Effectiveness and Efficiency Relationship Leading to Cost Benefit
Richard Fiene, Ph.D.
March 2019
In management science and economic theory in general, the relationship between
effectiveness and efficiency has been delineated in terms of two mutually exclusive processes
in which you have one but not the other. This brief technical research note will outline an
approach which mirrors the relationship in economics between supply and demand and how
effectiveness and efficiency can be thought of as images of each other giving way to cost
benefit analysis in order to have the proper balance between the two.
The proposed relationship between effectiveness and efficiency is that as one increases the
other decreases in a corresponding and proportionate way as depicted in the graphic below.
This relationship is drawn from my work in regulatory compliance/licensing systems in
comparing data collected in comprehensive licensing reviews and abbreviated licensing reviews
where only a select group of rules/regulations are measured. When comprehensive reviews
are completed these reviews tend to be more effective but not very efficient use of resources.
When abbreviated reviews are completed these reviews tend to be more efficient but are not
as effective if too few rules are measured for compliance.

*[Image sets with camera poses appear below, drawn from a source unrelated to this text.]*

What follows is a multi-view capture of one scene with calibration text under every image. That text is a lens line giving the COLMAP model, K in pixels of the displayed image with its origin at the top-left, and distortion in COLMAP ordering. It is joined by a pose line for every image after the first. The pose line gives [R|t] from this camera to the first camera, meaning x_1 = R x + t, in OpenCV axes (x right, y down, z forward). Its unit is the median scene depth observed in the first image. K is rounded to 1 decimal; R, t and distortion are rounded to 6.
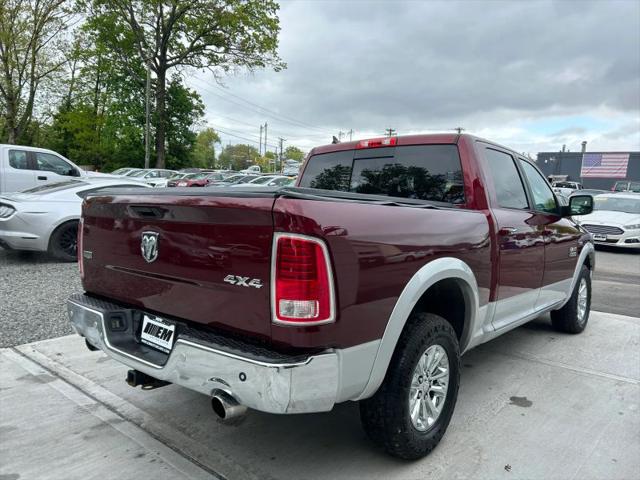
lens RADIAL K [[481.7, 0, 312.5], [0, 481.7, 241.5], [0, 0, 1]] dist [0.052436, -0.050921]
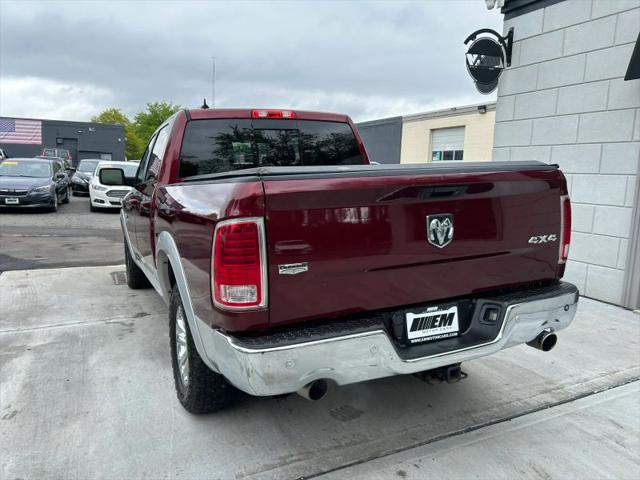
lens RADIAL K [[481.7, 0, 311.7], [0, 481.7, 241.2], [0, 0, 1]] dist [0.052436, -0.050921]
pose [[0.408315, -0.162877, 0.898192, -0.857506], [0.101884, 0.985937, 0.132472, -0.078104], [-0.907137, 0.037421, 0.419168, 0.578252]]
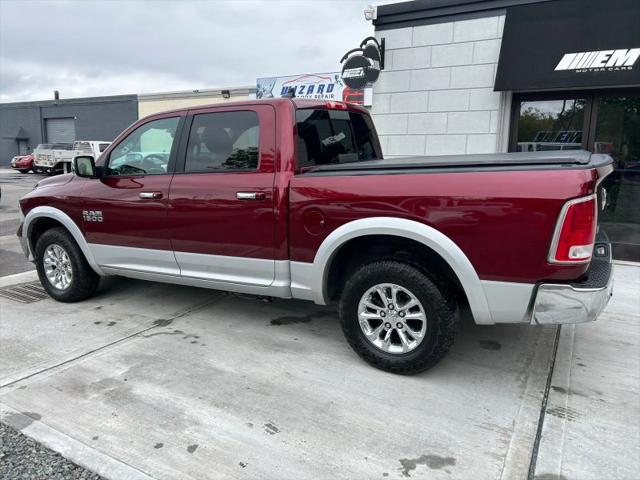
lens RADIAL K [[481.7, 0, 311.5], [0, 481.7, 234.0], [0, 0, 1]] dist [0.052436, -0.050921]
pose [[-0.184927, -0.197559, 0.962690, -1.050586], [0.095505, 0.971336, 0.217679, -0.183465], [-0.978100, 0.132197, -0.160759, 1.401318]]
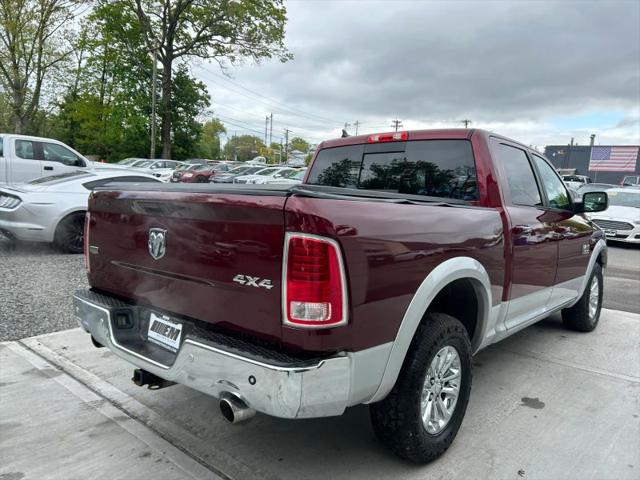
lens RADIAL K [[481.7, 0, 312.3], [0, 481.7, 237.4], [0, 0, 1]] dist [0.052436, -0.050921]
pose [[0.999912, 0.008954, -0.009826, -0.009043], [-0.008864, 0.999918, 0.009215, -0.009323], [0.009908, -0.009127, 0.999909, 0.017583]]
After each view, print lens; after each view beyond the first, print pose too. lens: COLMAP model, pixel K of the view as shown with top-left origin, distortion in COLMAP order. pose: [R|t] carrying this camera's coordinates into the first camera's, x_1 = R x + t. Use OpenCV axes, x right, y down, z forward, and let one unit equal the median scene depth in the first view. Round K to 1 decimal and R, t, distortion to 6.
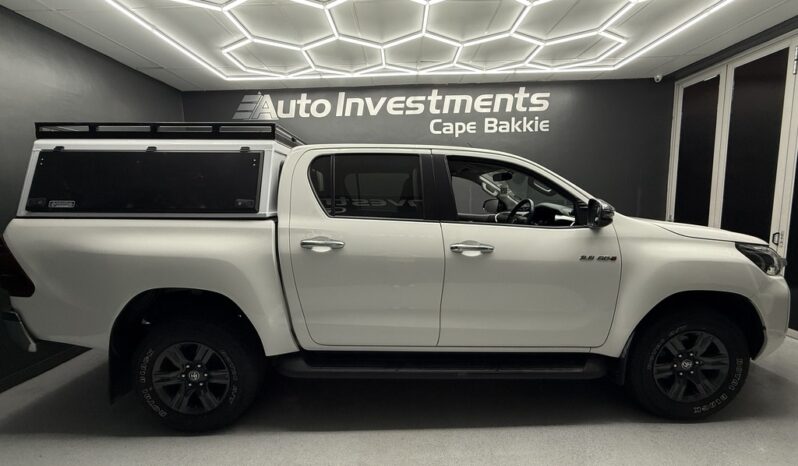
lens RADIAL K [[318.0, 0, 399.0], [0, 318.0, 233.0], [0, 0, 1]] dist [-0.001357, -0.000154]
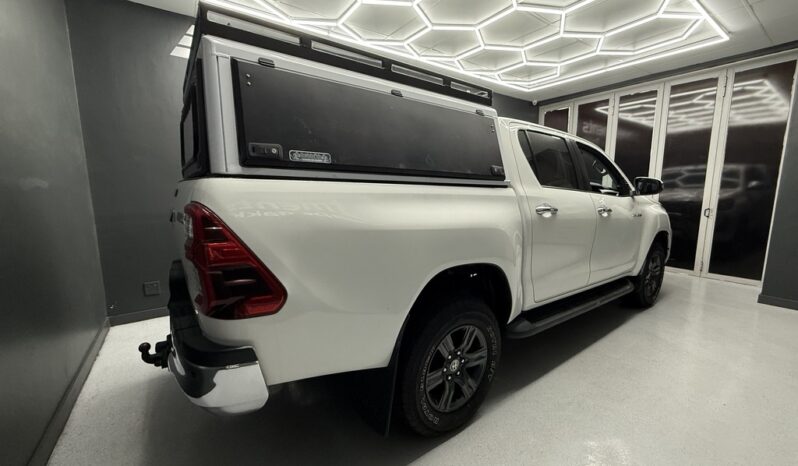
lens RADIAL K [[318.0, 0, 399.0], [0, 318.0, 233.0], [0, 0, 1]] dist [-0.001357, -0.000154]
pose [[0.812359, -0.065528, 0.579465, -0.558861], [0.051421, 0.997845, 0.040752, 0.018221], [-0.580887, -0.003308, 0.813978, 0.167993]]
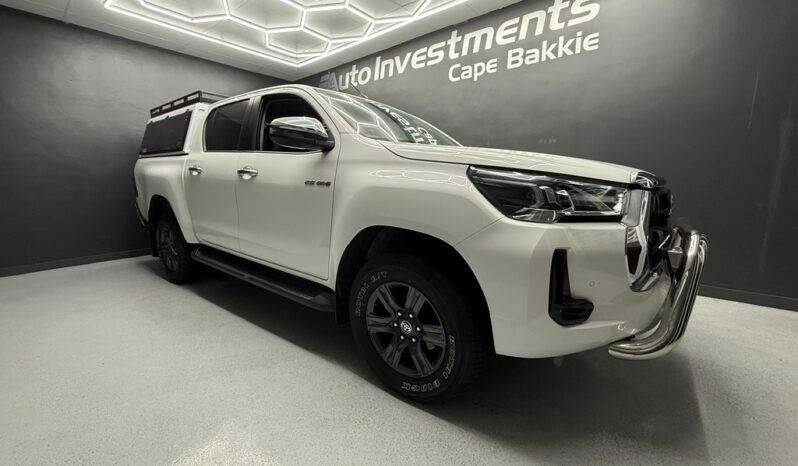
lens RADIAL K [[326.6, 0, 399.0], [0, 326.6, 233.0], [0, 0, 1]] dist [0.001048, 0.000082]
pose [[0.782454, 0.109011, -0.613092, 0.616321], [-0.077010, 0.993940, 0.078445, 0.056985], [0.617928, -0.014166, 0.786107, 0.166740]]
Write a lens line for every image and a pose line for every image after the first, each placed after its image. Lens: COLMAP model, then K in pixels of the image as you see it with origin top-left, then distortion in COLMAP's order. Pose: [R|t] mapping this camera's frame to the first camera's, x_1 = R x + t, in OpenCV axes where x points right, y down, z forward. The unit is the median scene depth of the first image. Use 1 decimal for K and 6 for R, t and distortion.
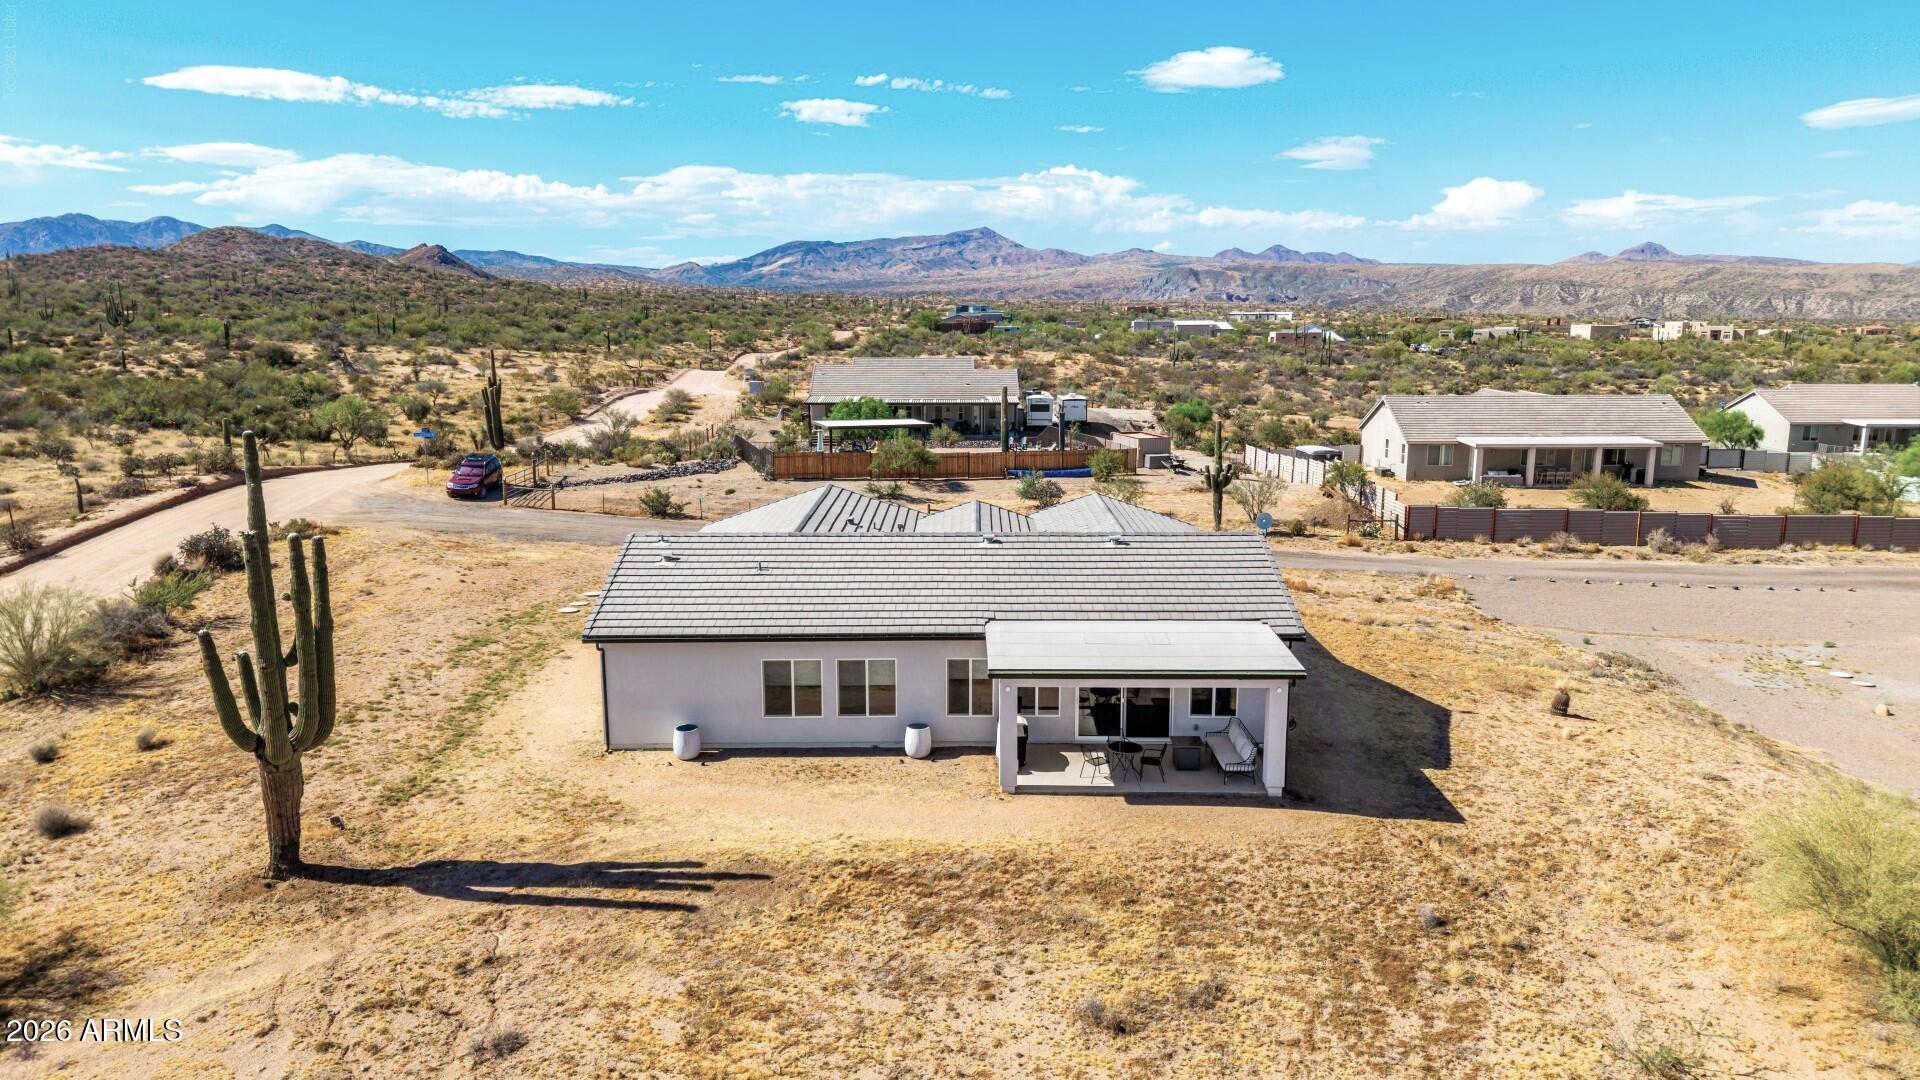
lens RADIAL K [[1275.9, 0, 964.3], [0, 1275.9, 545.9], [0, 0, 1]] dist [0.026625, -0.025056]
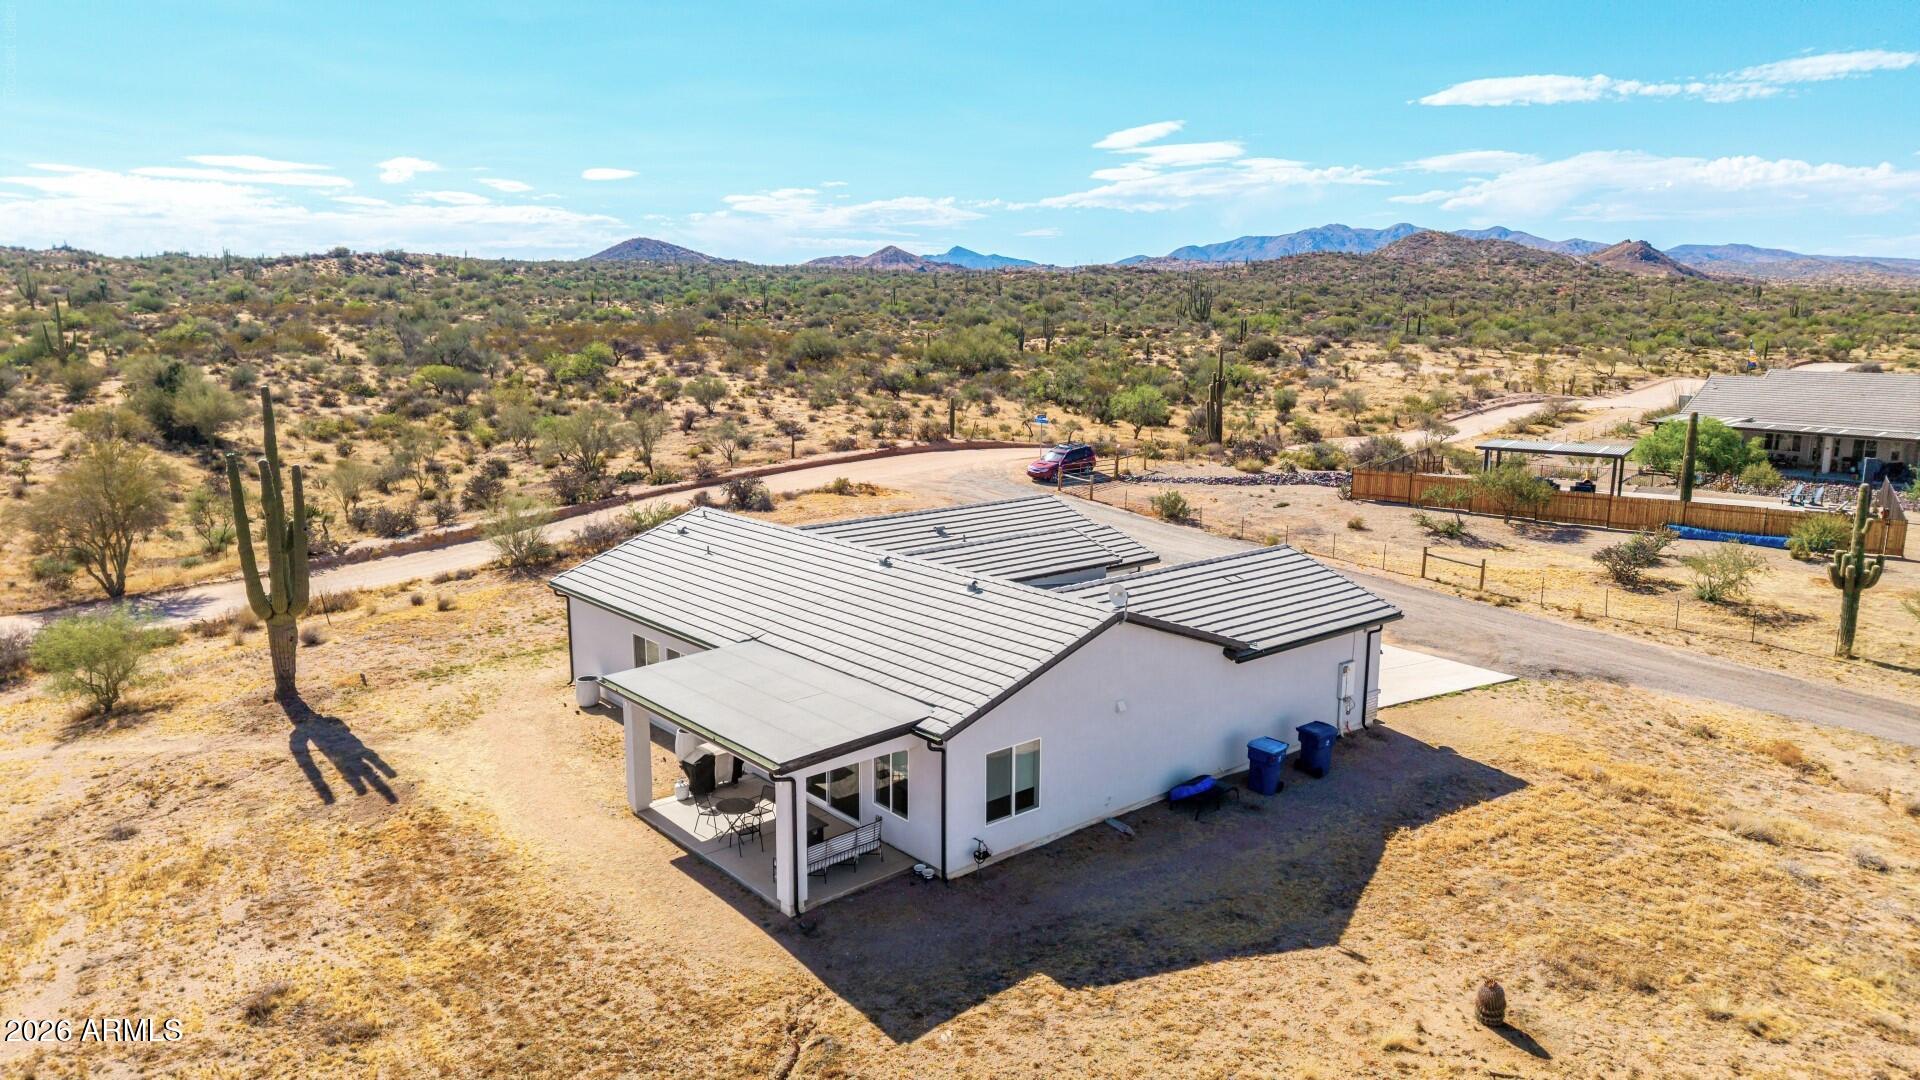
lens RADIAL K [[1289.6, 0, 967.2], [0, 1289.6, 530.4], [0, 0, 1]] dist [0.004670, -0.002163]
pose [[0.649177, 0.136015, -0.748378, 0.777372], [-0.144732, 0.987995, 0.054018, -0.089047], [0.746741, 0.073247, 0.661070, 0.465954]]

Effectiveness deals with the quality of outputs while efficiency deals with input of resources
expended. The Theory of Regulatory Compliance is finding the right balance between
effectiveness and efficiency in the above graphic. Where is the balanced “sweet” spot of inputs
to produce high quality outputs. As one can see where the effectiveness line is at the highest
point and efficiency is at the lowest point, this is a very costly system that is totally out of
balance. But the same is true where efficiency is at the highest point and effectiveness is at the
lowest point, this is a very cheap system that is totally out of balance producing low quality.
The key to this relationship and the theory of regulatory compliance is finding that middle
ground where effectiveness and efficiency are balanced and produce the best results for cost
and quality and leads us directly to cost benefit analysis.